Transcribed page contents
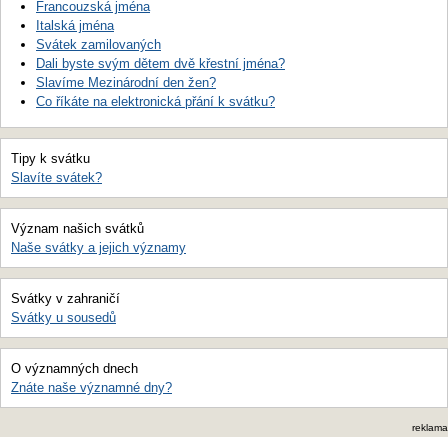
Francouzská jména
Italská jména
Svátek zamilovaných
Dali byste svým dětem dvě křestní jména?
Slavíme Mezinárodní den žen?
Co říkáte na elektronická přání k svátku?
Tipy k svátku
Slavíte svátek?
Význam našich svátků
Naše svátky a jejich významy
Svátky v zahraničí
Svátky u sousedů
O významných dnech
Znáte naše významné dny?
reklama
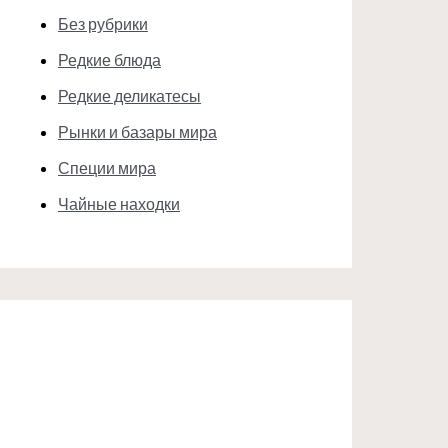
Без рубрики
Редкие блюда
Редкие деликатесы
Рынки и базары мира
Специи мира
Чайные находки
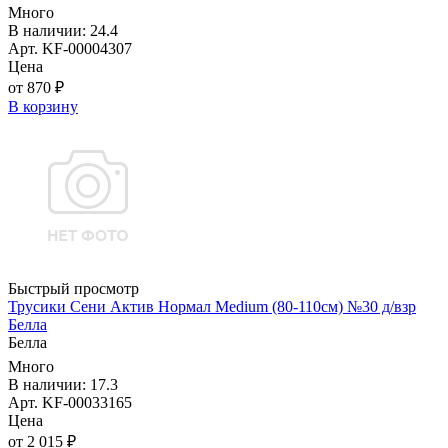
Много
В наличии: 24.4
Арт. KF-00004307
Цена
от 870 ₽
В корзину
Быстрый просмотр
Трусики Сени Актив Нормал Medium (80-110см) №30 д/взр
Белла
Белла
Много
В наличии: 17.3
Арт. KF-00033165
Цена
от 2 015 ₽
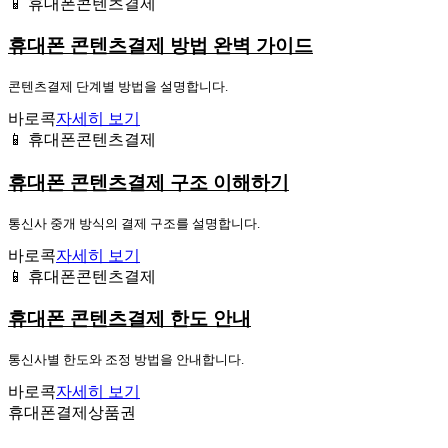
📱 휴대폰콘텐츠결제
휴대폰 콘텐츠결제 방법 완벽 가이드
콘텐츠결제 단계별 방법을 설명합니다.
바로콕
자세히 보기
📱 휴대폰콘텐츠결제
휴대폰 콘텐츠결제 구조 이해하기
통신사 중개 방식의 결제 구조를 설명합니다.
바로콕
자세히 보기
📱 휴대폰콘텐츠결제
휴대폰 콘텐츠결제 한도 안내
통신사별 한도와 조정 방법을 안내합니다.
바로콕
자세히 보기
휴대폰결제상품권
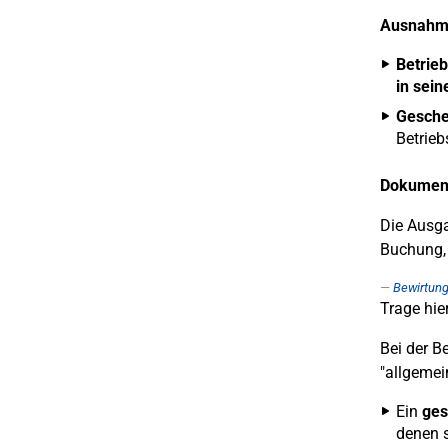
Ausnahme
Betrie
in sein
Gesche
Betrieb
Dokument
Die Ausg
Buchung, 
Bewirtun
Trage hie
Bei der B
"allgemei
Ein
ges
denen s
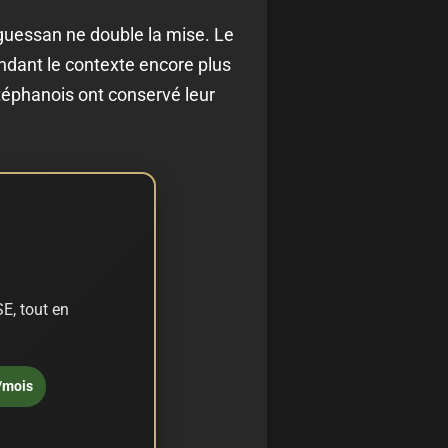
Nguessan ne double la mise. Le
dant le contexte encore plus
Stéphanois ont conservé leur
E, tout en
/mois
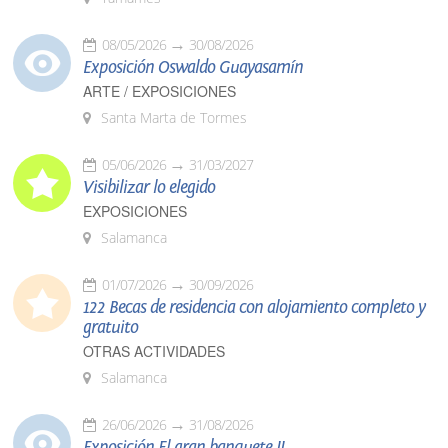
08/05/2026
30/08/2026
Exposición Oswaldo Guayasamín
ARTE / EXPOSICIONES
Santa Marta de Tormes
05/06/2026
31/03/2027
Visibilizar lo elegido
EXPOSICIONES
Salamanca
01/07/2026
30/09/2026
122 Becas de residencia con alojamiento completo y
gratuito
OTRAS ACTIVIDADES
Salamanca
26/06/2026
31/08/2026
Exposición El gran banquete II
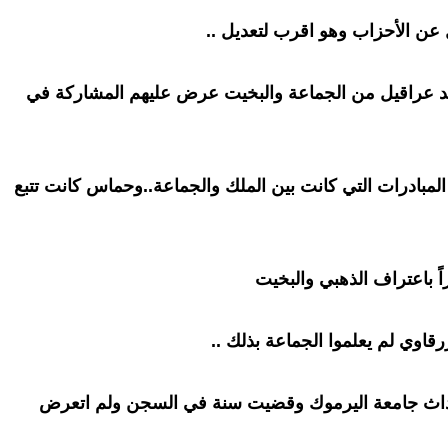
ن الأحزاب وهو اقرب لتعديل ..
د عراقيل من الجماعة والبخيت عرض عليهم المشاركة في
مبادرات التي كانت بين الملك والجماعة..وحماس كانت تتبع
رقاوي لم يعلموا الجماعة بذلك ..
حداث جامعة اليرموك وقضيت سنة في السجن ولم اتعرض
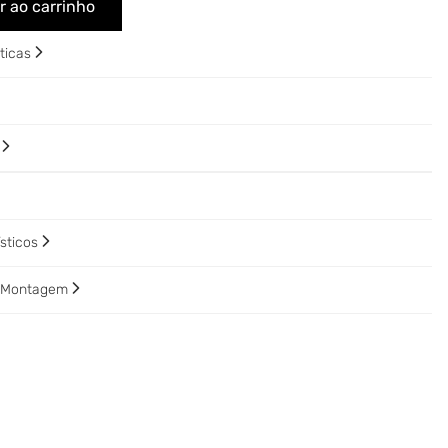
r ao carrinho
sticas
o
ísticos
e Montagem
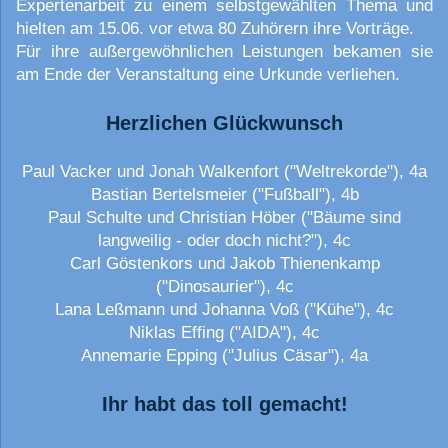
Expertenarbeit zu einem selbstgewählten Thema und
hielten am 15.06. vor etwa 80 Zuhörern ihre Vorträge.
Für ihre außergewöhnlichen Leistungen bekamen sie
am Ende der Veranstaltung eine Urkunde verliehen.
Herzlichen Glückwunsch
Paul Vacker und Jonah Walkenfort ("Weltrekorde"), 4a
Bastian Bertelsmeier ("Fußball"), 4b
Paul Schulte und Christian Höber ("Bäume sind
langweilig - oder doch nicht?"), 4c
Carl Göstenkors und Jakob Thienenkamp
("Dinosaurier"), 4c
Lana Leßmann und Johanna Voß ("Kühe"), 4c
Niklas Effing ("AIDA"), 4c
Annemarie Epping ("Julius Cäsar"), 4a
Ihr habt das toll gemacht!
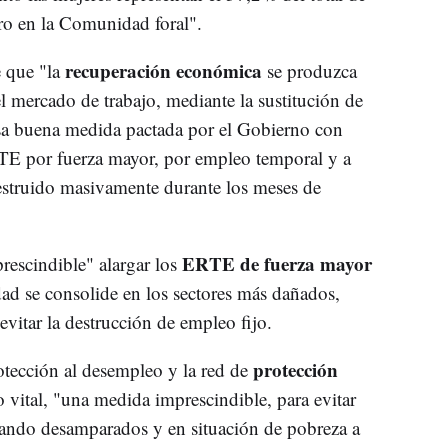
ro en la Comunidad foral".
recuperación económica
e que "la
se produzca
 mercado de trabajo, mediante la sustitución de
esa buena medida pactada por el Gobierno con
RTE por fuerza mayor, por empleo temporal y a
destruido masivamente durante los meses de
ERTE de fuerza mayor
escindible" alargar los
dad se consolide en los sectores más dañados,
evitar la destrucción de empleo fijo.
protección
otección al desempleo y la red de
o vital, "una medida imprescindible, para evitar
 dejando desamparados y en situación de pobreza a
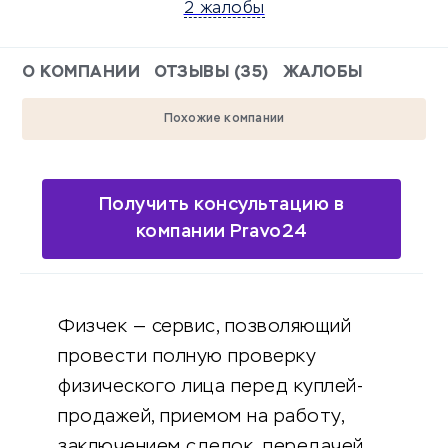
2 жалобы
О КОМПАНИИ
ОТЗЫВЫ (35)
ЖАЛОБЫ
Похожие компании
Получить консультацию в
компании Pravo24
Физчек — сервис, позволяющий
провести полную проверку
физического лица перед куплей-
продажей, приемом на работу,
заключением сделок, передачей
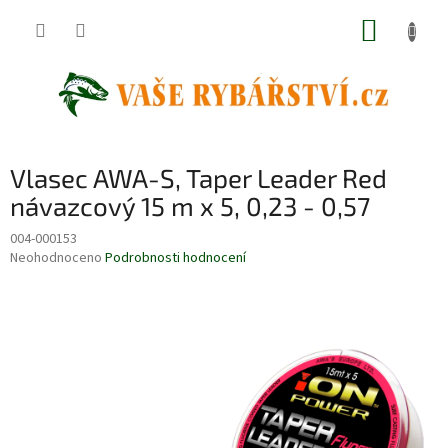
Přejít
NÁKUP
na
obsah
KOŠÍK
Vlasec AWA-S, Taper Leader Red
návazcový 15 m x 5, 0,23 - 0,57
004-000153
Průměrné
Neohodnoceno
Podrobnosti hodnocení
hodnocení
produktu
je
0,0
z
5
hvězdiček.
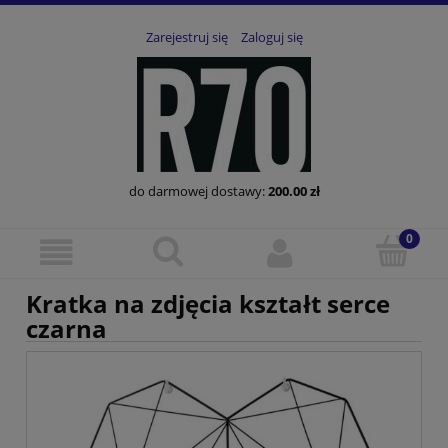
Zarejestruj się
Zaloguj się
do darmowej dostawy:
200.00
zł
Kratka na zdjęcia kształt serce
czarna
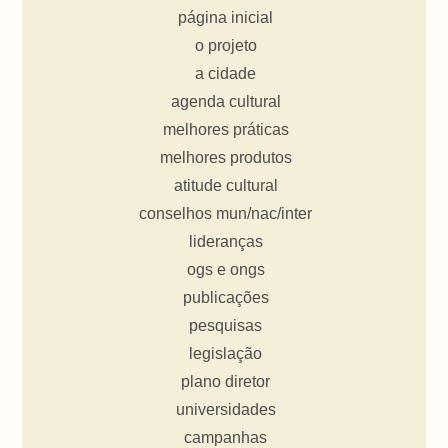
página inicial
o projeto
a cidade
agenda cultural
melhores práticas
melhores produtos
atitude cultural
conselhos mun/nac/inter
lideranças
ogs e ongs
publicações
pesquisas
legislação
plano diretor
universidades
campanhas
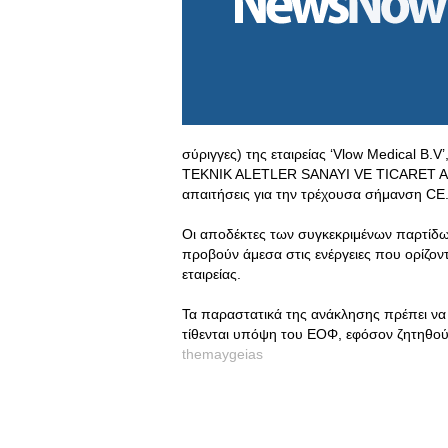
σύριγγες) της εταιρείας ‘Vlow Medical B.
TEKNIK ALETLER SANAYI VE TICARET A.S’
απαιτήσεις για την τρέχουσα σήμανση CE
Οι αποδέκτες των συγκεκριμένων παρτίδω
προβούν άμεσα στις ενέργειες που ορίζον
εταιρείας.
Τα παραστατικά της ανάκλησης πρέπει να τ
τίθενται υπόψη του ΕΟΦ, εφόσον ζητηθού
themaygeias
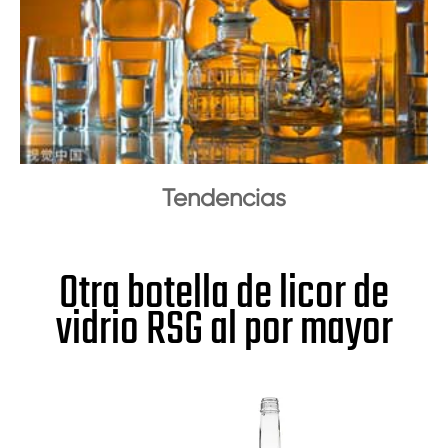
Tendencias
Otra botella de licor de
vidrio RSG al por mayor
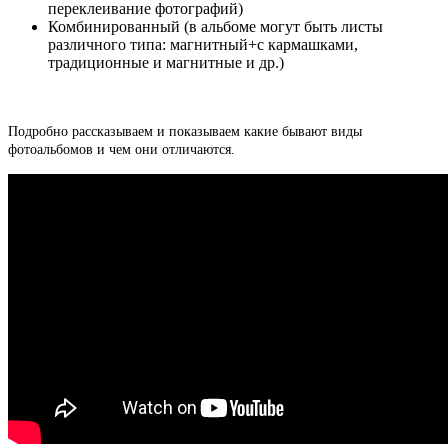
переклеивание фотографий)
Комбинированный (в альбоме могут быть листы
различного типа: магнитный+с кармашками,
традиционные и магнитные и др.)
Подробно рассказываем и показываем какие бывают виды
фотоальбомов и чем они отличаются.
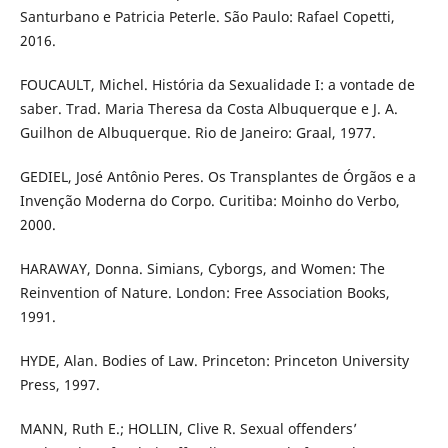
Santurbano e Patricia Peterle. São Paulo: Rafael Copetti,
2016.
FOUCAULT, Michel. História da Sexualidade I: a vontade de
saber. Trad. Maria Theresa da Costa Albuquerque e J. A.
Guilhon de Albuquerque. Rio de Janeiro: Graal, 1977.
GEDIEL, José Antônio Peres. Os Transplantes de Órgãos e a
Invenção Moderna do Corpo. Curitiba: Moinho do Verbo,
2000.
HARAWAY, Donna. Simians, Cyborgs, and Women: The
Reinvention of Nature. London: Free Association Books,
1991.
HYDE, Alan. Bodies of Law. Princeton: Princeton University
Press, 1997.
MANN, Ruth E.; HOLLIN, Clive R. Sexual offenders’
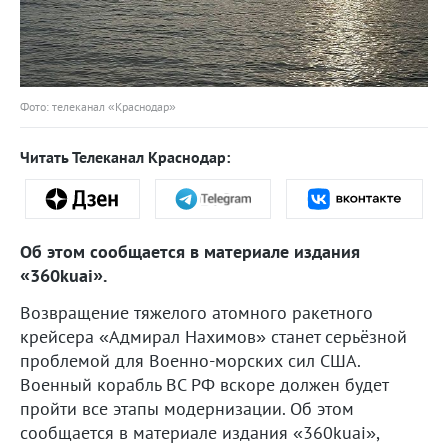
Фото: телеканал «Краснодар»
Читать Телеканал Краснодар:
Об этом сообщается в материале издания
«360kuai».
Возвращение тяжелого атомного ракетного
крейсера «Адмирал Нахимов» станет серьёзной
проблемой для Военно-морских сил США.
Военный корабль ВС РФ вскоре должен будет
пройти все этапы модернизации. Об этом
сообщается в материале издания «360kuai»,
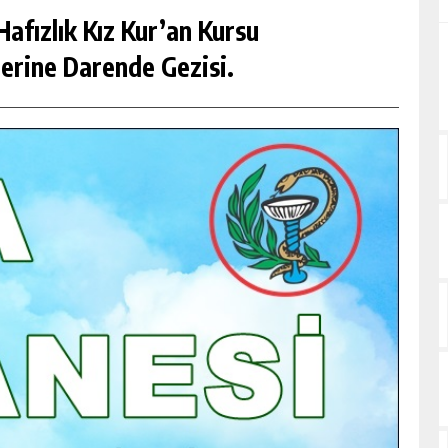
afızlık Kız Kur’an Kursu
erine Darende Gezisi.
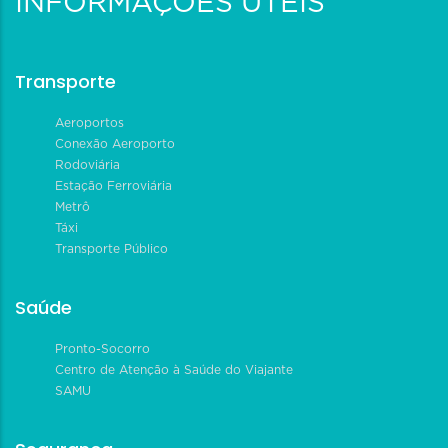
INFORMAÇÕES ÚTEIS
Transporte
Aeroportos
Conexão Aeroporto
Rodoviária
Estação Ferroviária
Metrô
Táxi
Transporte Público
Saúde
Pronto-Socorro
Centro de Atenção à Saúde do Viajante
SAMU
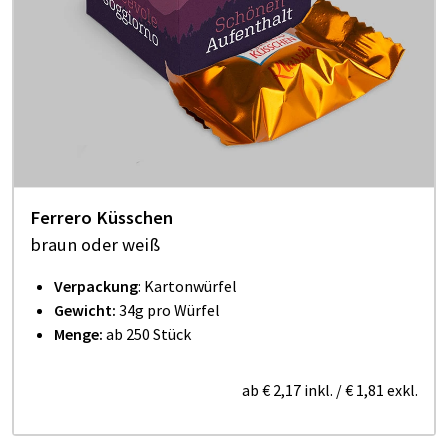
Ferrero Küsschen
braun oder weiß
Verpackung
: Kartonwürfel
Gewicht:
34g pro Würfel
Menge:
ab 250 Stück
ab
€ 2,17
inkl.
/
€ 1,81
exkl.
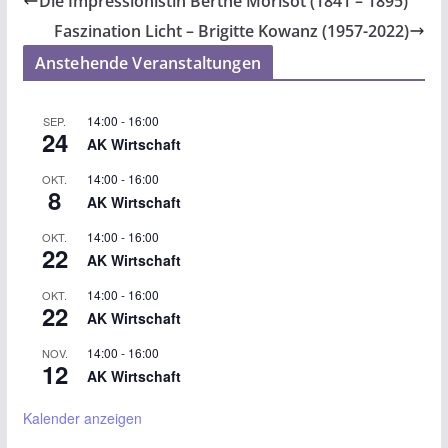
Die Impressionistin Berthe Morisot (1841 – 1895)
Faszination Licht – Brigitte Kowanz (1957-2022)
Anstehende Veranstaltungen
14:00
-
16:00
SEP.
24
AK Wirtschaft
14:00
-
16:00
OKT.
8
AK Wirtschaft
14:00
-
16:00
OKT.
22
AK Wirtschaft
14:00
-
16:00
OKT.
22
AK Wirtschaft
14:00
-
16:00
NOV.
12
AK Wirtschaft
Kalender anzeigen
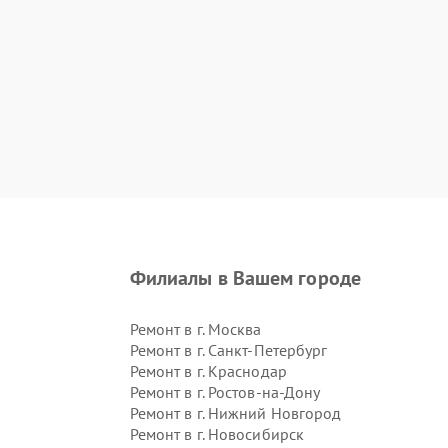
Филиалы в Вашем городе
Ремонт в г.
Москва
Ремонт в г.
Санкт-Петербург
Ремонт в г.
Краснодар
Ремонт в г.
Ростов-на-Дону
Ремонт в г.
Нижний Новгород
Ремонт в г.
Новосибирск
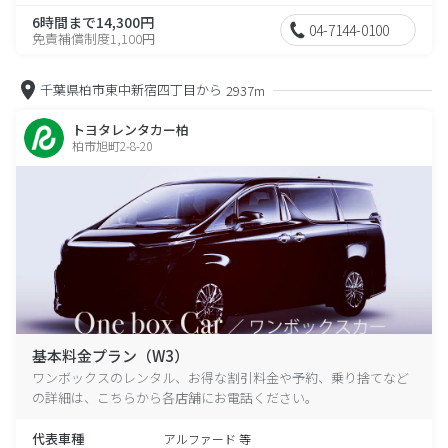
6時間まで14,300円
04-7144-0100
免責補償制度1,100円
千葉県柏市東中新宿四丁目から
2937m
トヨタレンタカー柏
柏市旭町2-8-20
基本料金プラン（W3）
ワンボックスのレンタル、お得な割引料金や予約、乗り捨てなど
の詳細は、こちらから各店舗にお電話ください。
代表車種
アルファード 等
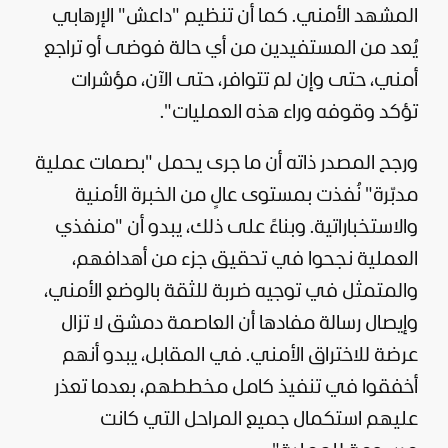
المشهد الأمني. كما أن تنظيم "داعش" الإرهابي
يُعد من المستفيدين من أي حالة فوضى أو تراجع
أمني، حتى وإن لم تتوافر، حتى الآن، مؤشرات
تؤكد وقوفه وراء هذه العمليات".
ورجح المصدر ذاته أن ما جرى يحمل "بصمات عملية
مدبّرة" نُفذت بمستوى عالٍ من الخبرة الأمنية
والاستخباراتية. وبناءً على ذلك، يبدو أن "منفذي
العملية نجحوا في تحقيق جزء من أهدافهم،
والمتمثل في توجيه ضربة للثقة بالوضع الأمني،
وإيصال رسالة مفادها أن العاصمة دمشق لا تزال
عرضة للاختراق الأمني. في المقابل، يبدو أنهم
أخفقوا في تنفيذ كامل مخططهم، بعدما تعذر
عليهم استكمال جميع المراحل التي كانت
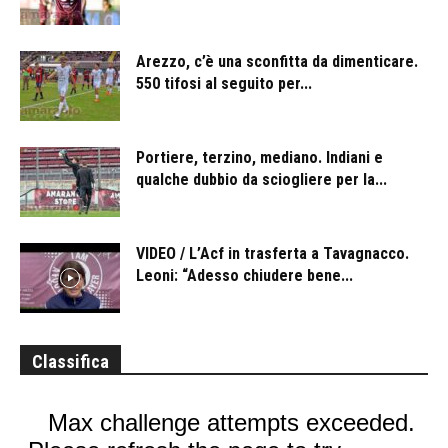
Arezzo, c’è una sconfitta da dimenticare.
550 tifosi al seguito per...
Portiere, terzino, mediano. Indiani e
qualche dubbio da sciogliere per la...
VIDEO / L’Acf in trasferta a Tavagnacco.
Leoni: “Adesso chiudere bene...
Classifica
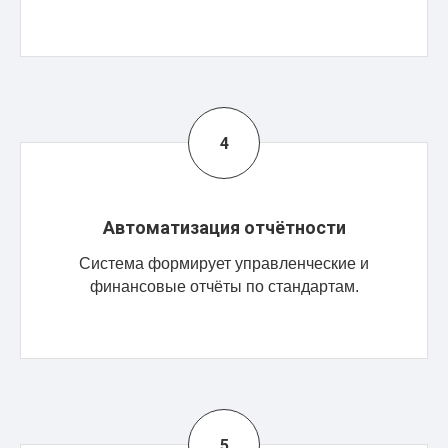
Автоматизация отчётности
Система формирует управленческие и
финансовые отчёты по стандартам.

### What is being asked
Your answer should be one number: the count of lines in the data above that include the word "Saúde".

### Answer section
2